Where's our apology?: Some years and several generations ago, Canada engaged in a largely despicable national policy wherein children of First Nations people were taken from their parents are placed in government-run schools. The idea was to to "assimilate" these children so that they would become part of mainstream society, and the whole reservation situation would become a thing of the past. Of course, it didn't work out as anticipated. Parents were tormented by the loss of their children, and many of the children suffered abuse at the hands of sexual sadists who were supposed to be educating them.

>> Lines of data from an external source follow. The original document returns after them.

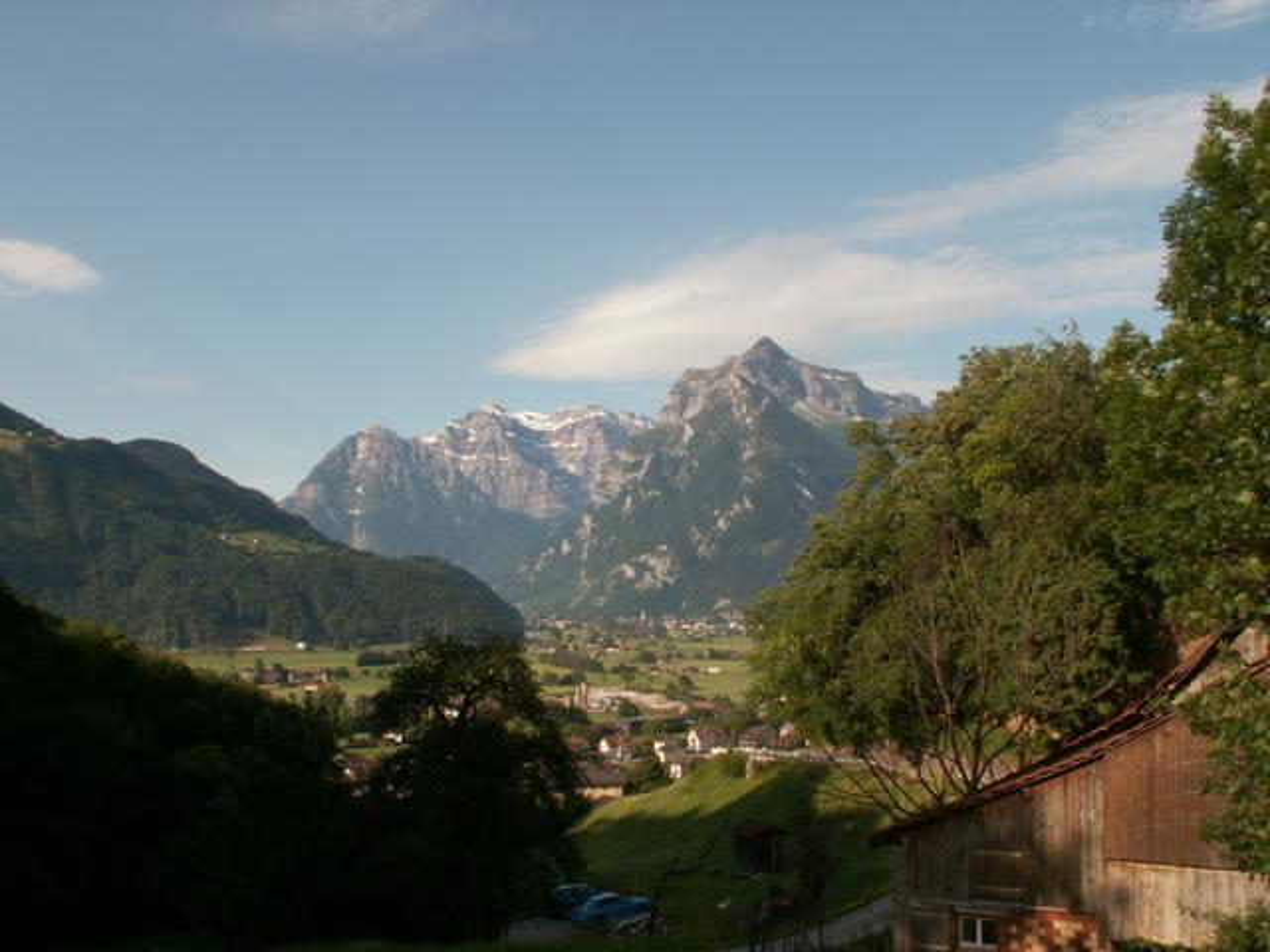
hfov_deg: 52.6
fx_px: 1284
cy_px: 476
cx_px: 635
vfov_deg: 40.7
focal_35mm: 35
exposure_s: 1/200
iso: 50
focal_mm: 5.86
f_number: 6.3
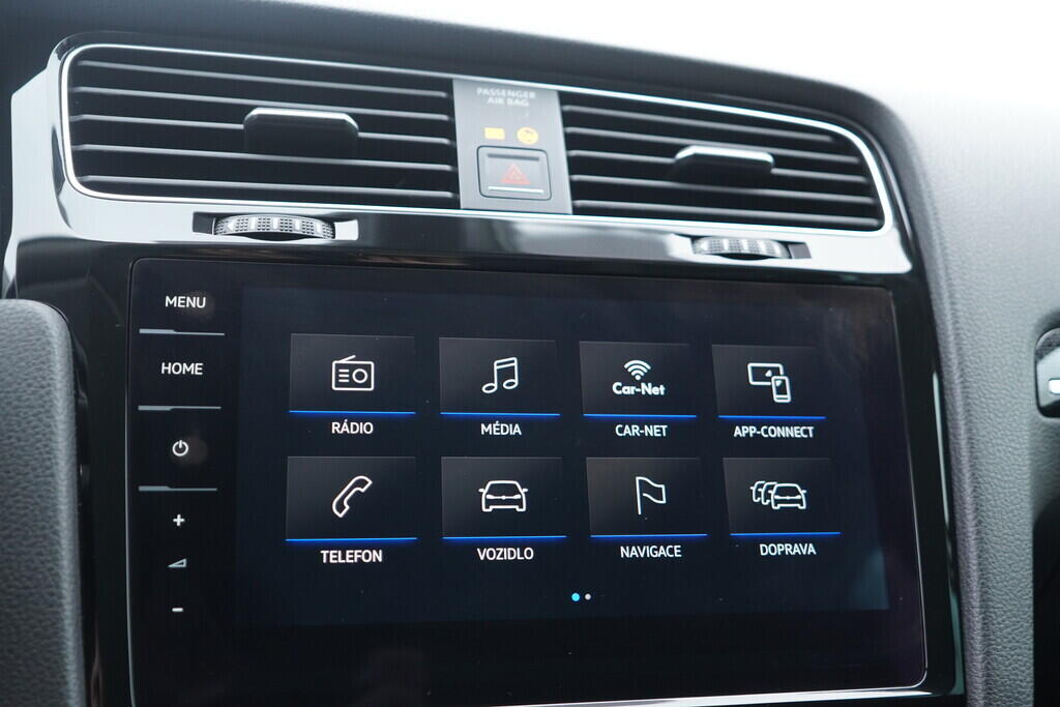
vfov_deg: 36.9
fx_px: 1060
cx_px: 530
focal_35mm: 36
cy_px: 354
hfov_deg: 53.1
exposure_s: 1/40
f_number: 2.8
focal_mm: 24
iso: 500
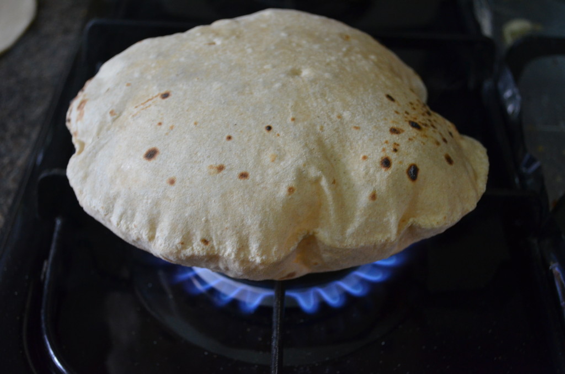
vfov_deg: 26.4
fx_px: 799
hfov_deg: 39.0
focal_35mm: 51
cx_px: 282
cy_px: 187
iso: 1800
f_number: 5
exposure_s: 1/30
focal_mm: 34
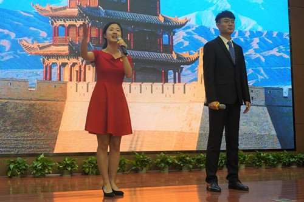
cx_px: 152
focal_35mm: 45
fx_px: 380
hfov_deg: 43.6
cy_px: 101
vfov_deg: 29.8
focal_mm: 30
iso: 800
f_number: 5.6
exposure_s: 1/50
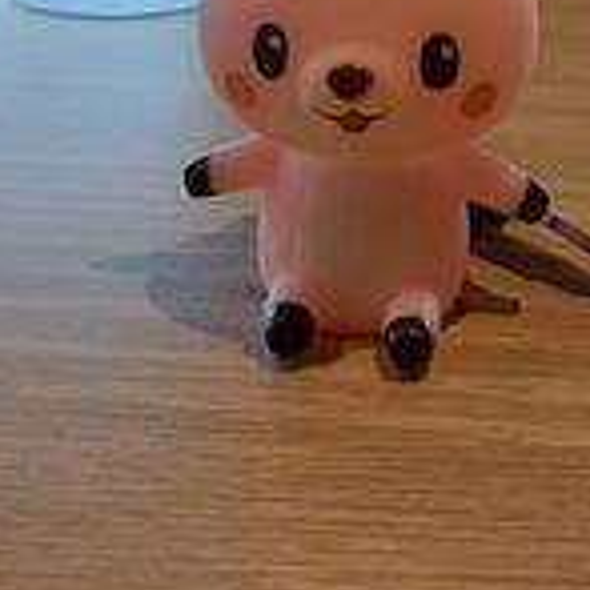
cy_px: 32
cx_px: 361
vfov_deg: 27.3
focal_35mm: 60
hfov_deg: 28.5
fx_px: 1157
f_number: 1.8
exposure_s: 1/60
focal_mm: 4.65
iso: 80
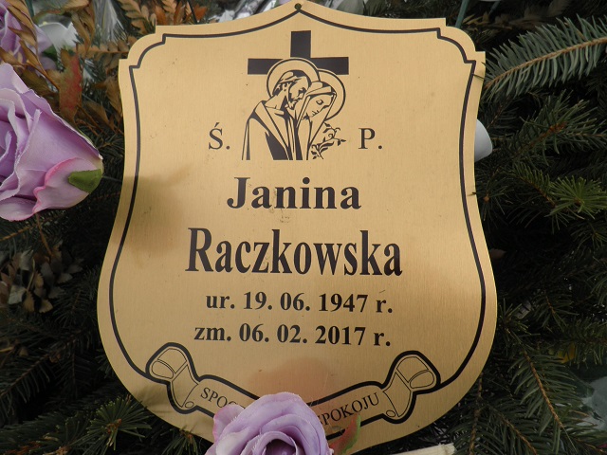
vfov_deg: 56.8
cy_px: 228
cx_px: 304
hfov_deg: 71.6
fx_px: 421
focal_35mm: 24
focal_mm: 4.3
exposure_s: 1/60
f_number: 8.3
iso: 64
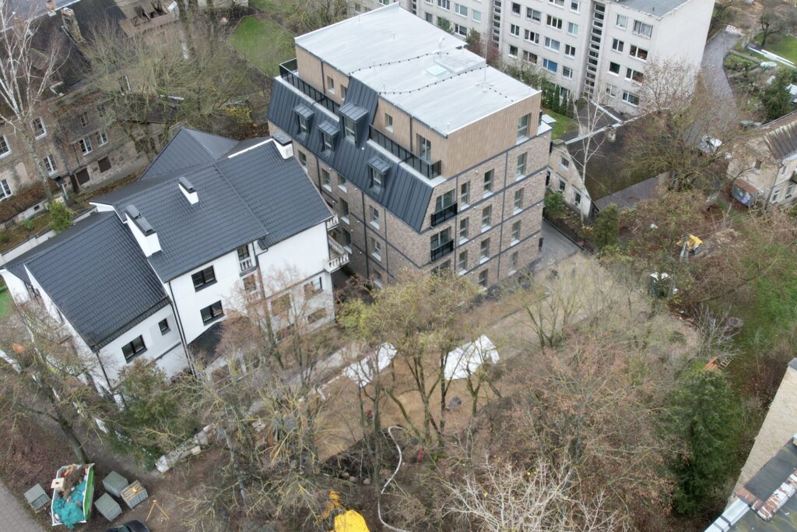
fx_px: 487
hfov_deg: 78.6
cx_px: 398
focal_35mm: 22
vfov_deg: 57.2
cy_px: 266
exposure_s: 1/80
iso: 140
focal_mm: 8.38
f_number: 2.8
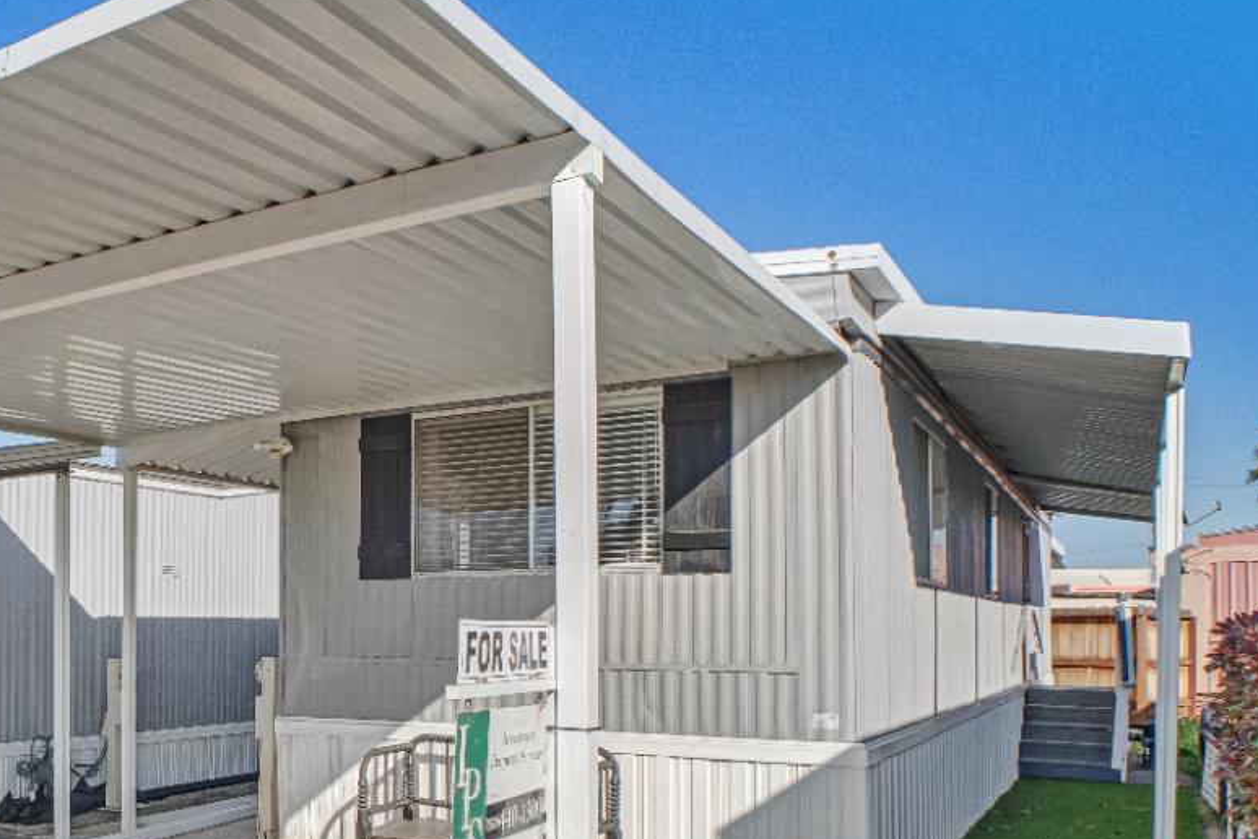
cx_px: 211
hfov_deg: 53.8
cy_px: 608
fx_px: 1117
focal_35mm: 32
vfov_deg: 40.2
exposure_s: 1/1000
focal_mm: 11
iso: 400
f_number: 9
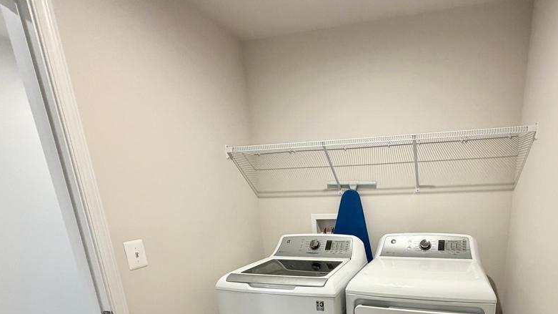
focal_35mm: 20
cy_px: 270
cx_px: 363
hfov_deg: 84.2
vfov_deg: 50.8
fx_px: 296
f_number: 2.2
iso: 250
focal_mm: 2.22
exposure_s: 1/60
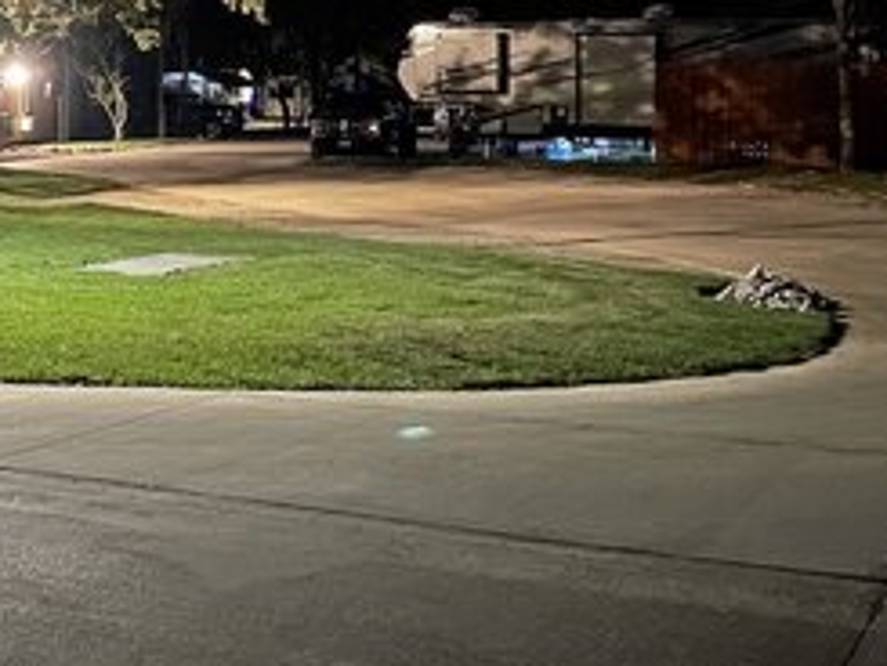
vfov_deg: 21.2
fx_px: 1743
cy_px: 83
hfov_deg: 27.1
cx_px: 14
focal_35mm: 68
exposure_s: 1/7
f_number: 1.6
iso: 1000
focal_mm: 4.2
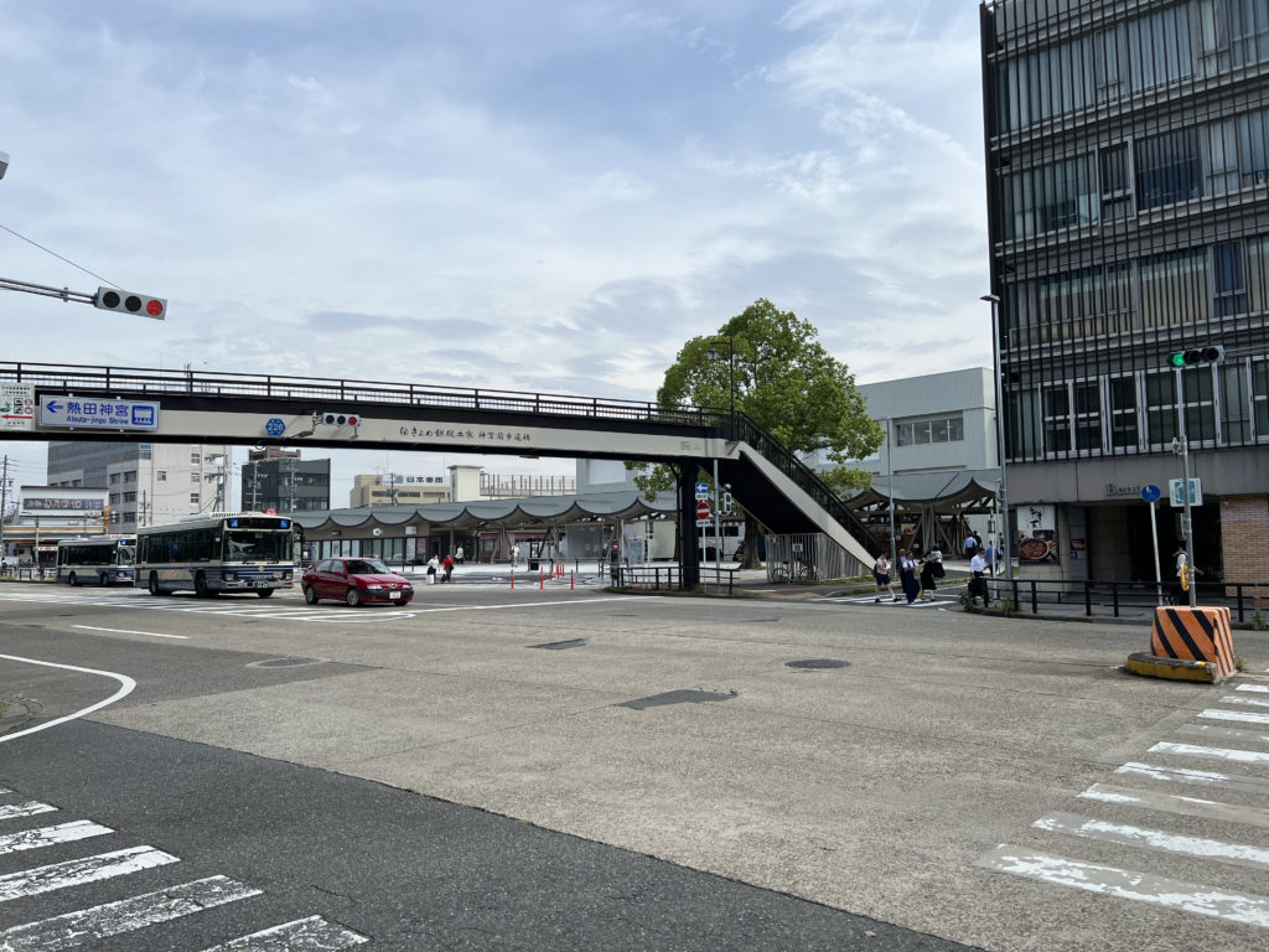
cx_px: 634
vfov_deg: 53.1
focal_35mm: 26
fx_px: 953
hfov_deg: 67.3
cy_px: 476
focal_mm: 5.7
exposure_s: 1/4630
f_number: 1.5
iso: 50
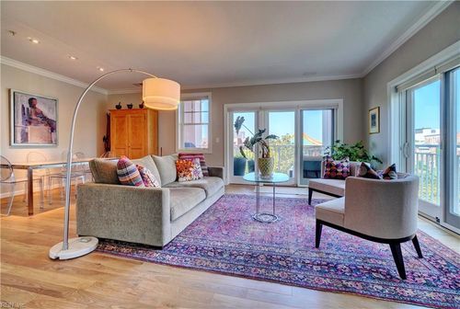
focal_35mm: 15
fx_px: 192
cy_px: 154
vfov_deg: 77.6
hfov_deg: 100.3
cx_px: 230
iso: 320
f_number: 8
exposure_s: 1/30
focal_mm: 10
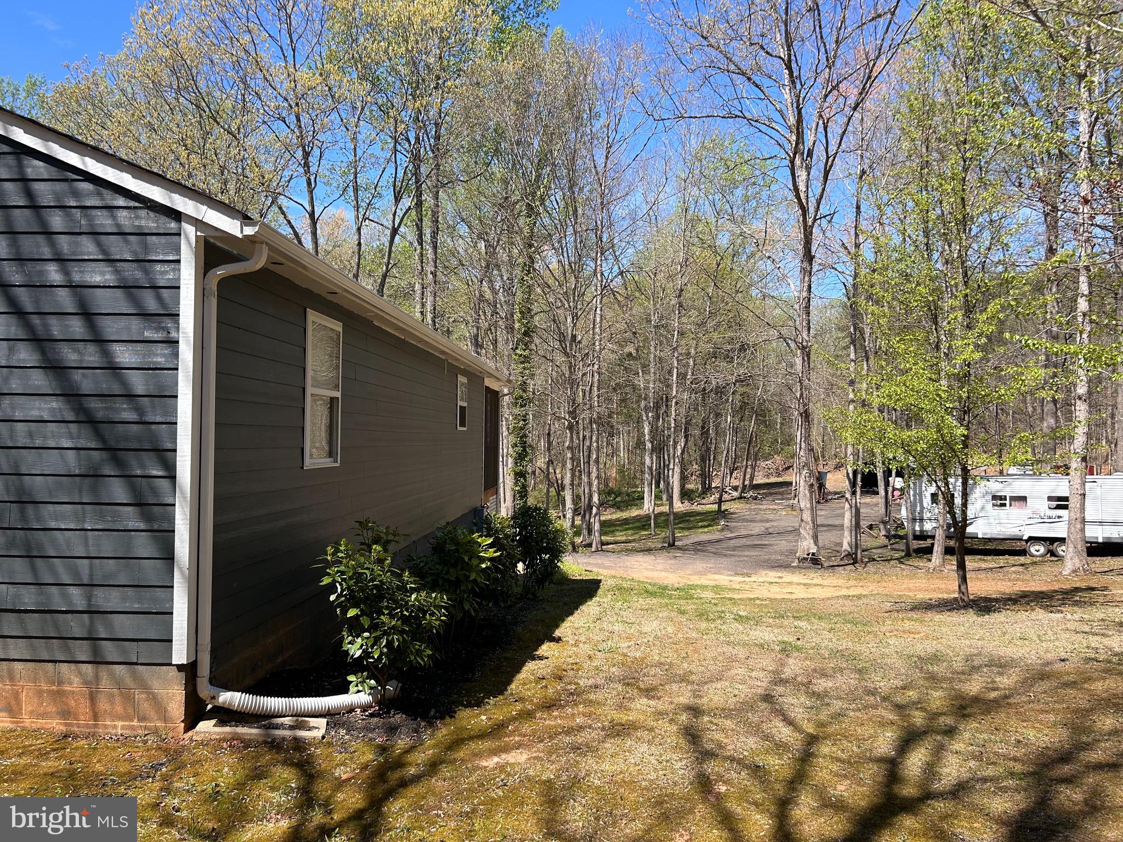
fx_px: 843
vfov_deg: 53.1
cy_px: 421
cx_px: 562
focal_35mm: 26
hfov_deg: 67.3
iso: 50
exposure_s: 1/1972
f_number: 1.5
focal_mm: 5.7
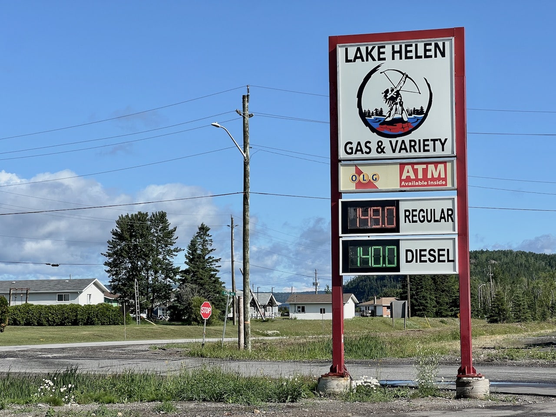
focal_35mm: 77
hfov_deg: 25.3
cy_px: 208
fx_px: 1237
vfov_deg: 19.1
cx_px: 278
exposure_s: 1/1130
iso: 32
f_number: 2.8
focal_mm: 9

A stain on our nation's history, no doubt, and the occasion for much angst and self-reproach. Yesterday, in what proved to be an orgasm of contrition, Prime Minister Stephen Harper "apologized" to Canada's aboriginal peoples for the government's crappy policy of yore. The P.M.'s apology is the kick-off to a Truth and Reconciliation Committee that will comb the country for the next five years in order to allow everyone affected by the residential schools who so chooses to come forward and bear witness to his/her mistreatment.

My question: where's our apology? Oh, not for having been forced to attend schools staffed by pervs; for having our freedom stripped away in the name of "human rights"? Who's going to "apologize" for foisting these crappy "human rights" cops and courts on us? Where's the government's angst over its failure to keep its promises as set our in Canada's Charter of Rights and Freedom's? Over our Supreme Court's deference to faux-courts that enforce political correctness? Down the road, is anyone going to apologize to my kid for turning his country into something that more closely resembles a Soviet republic than a freedom-loving Western democracy? Where's the Truth and Reconciliation Committee for Canadians whose freedom was stolen out from under them and replaced with a bunch of airy-fairy piffle about "rights". Where's the government's apology for putting us under the thumb of the hacks, fools and mediocrities who have been empowered to punish us for thinking and saying the unacceptable?

On second thought, no apology required. I'll settle for the dismantlement of the p.c."courts" and the return of my Charter-guaranteed freedoms.

Posted by: scaramouche at 10:11 | link | comments (1)


Comments:
#1  12 June 2008 - 17:49
 
The Charter guaranteed nothing sui generis. It merely codified ~ a millenium of English common law. With ll the negative repercussions that any statute-law could have been foreseen to create (Singh, anyone?).